Kabul : Hundreds of tribal elders from Afghanistan and Pakistan met in Kabul Thursday for the start of a three-day “peace jirga” aimed at containing the influence and activities of Taliban insurgents and bringing calm to the border region.
“The people of Afghanistan and Pakistan are waiting for the success of this jirga (tribal assembly) and are very hopeful,” Afghan President Hamid Karzai said in opening remarks to some 650 delegates gathered inside a huge tent closely guarded by international troops and Afghan forces.
The Taliban earlier called for a boycott by all representatives of the Pashtun tribes that live on both sides of the mountainous frontier.
The radical Islamic militia, which was ousted from power in Afghanistan in 2001, dismissed the event as worthless, saying no independent forum could work in the country in the presence of US-led coalition forces.

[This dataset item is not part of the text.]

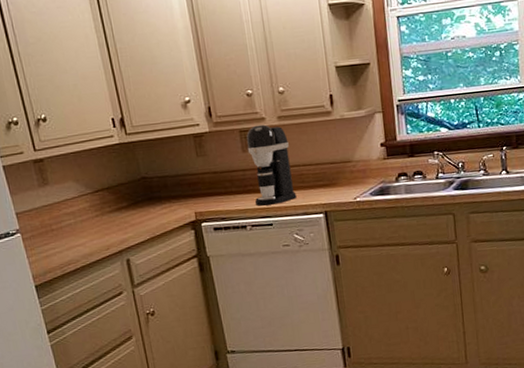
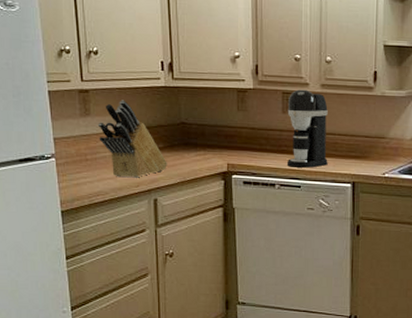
knife block: none [57,163,135,243] -> present [97,100,167,178]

The delegates also included politicians and clerics. But more than 50 representatives from tribes in North and South Waziristan in Pakistan stayed away, largely in protest at renewed military operations there by government forces.

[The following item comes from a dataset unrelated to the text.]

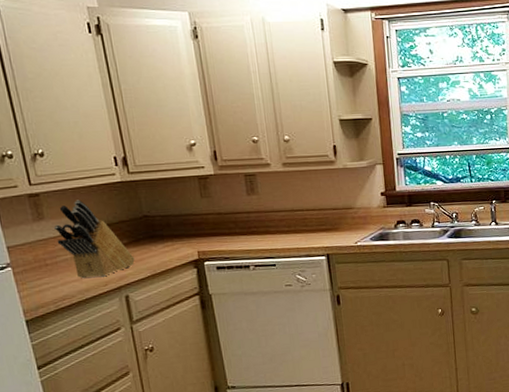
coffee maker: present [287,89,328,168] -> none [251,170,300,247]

Pakistan’s President Pervez Musharraf was also conspicuously absent after pulling out of the event on Wednesday, citing “engagements at home.”
The military ruler was reportedly holding discussions on whether to impose a state of emergency in Pakistan, in part because of the deteriorating security situation, especially along the border.

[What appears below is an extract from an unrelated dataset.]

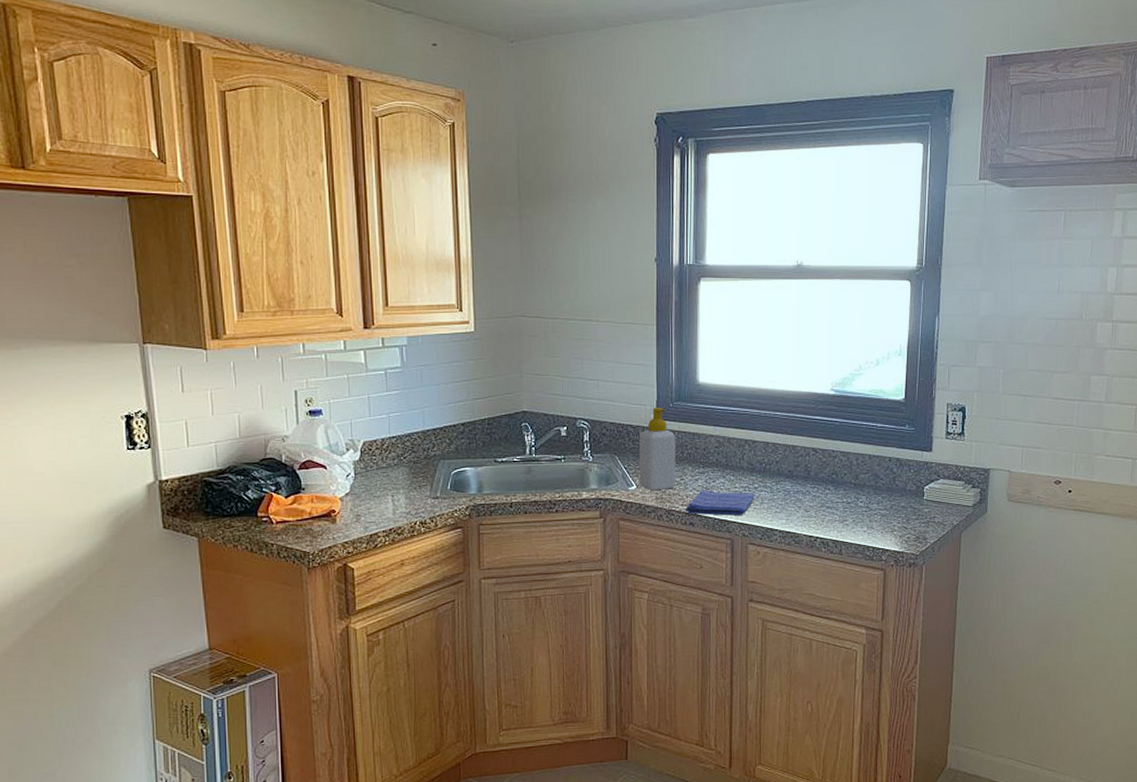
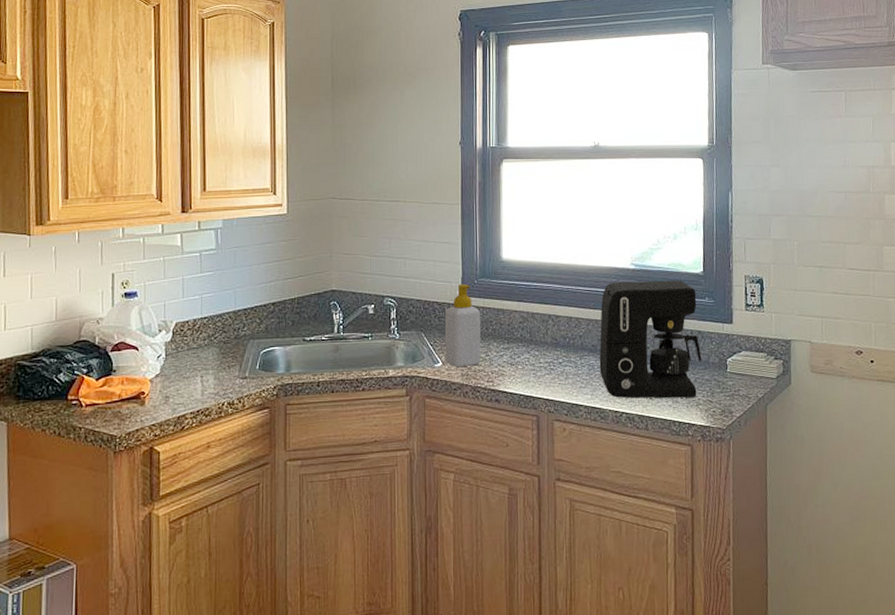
dish towel: present [685,489,755,516] -> none [490,365,560,392]
coffee maker: none [795,407,899,524] -> present [599,280,702,399]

He is being represented by Prime Minister Shaukat Aziz.
The idea of the joint jirga was floated when Musharraf met Karzai and US President George W Bush in Washington last September. The two governments hope to co-opt local tribes in efforts to stem cross-border movement by Al Qaeda and Taliban fighters.
Observers and some delegates are sceptical whether concrete results will emerge from the jirga, which is a centuries-old mechanism for resolving disputes.
A second meeting is planned to be held in Pakistan at a later date to be determined in Kabul.